Task instructions —
Scan the listing below and copy each line holding the word "przez".
== Dataset entries
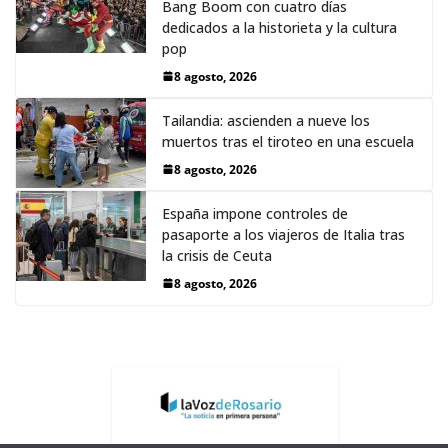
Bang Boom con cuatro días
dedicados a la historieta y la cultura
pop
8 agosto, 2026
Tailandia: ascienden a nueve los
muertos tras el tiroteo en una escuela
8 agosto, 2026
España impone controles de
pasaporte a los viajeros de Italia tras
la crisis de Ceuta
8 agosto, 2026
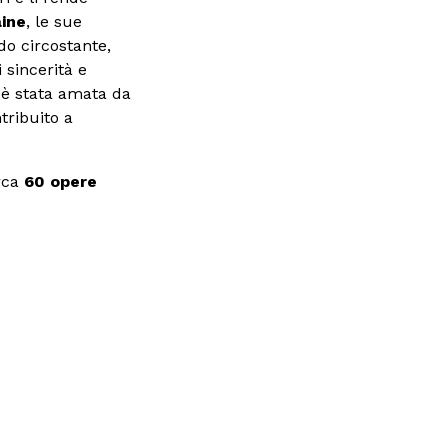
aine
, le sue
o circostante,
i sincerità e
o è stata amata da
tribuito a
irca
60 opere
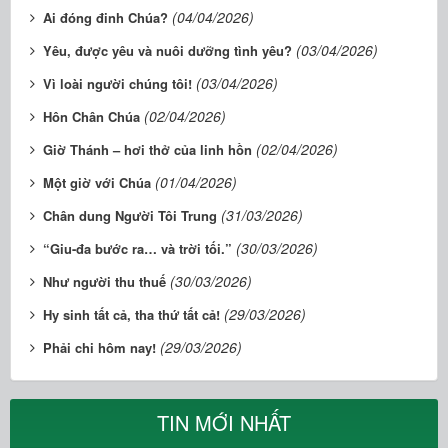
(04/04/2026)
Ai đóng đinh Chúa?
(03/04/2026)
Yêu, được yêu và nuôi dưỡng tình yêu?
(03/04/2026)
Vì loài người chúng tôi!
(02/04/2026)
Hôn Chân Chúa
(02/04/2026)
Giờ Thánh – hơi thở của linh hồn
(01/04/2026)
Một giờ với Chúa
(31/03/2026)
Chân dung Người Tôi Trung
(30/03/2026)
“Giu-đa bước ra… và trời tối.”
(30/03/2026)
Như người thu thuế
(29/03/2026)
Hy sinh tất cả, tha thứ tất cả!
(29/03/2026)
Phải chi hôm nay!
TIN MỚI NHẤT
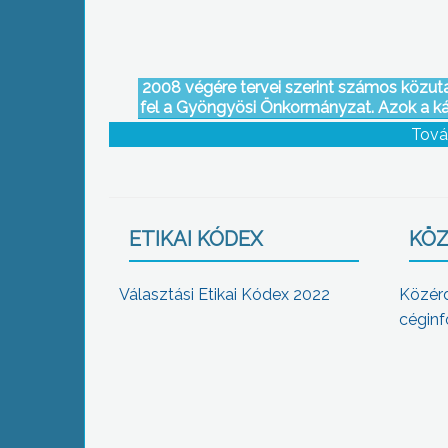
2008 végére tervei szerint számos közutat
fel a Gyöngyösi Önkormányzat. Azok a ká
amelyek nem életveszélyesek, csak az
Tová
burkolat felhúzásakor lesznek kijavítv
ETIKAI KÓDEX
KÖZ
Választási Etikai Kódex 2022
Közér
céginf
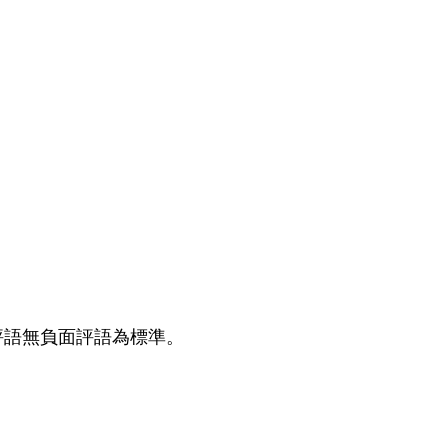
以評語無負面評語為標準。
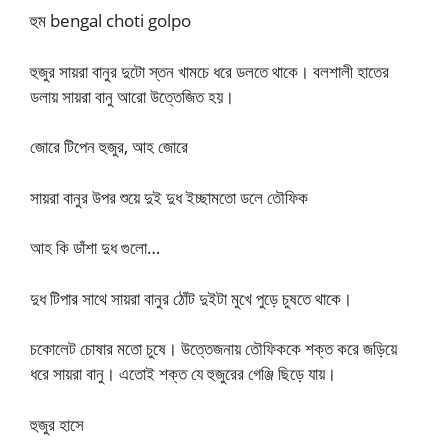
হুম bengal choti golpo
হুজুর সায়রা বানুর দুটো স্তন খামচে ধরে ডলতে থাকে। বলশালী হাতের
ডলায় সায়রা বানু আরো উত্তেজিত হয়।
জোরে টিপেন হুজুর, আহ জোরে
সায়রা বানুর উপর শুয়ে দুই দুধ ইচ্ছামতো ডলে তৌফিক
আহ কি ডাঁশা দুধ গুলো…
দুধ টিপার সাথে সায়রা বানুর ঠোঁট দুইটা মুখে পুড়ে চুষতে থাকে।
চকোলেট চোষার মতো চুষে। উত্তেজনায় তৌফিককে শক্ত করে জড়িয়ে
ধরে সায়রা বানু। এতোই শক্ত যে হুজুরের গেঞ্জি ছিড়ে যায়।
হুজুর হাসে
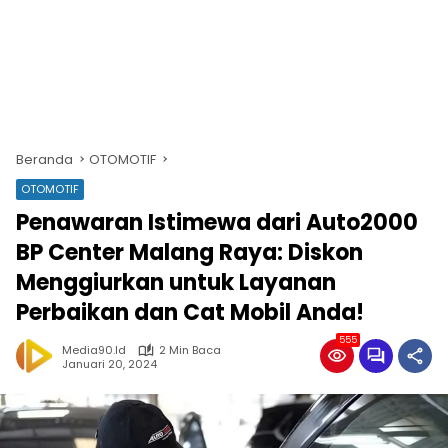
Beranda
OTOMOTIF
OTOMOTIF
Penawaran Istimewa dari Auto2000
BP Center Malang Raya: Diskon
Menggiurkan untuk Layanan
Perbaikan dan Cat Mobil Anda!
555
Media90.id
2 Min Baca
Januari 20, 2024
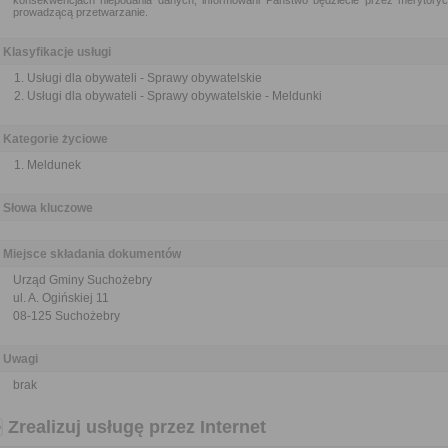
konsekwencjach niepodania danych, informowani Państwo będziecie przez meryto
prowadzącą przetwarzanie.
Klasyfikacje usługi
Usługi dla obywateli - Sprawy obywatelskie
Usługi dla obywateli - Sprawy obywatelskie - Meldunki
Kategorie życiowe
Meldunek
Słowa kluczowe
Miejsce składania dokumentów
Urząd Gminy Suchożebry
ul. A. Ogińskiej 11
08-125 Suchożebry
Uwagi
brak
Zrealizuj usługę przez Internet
====
Exercise response —
konsekwencjach niepodania danych, informowani Państwo będziecie przez meryto
Zrealizuj usługę przez Internet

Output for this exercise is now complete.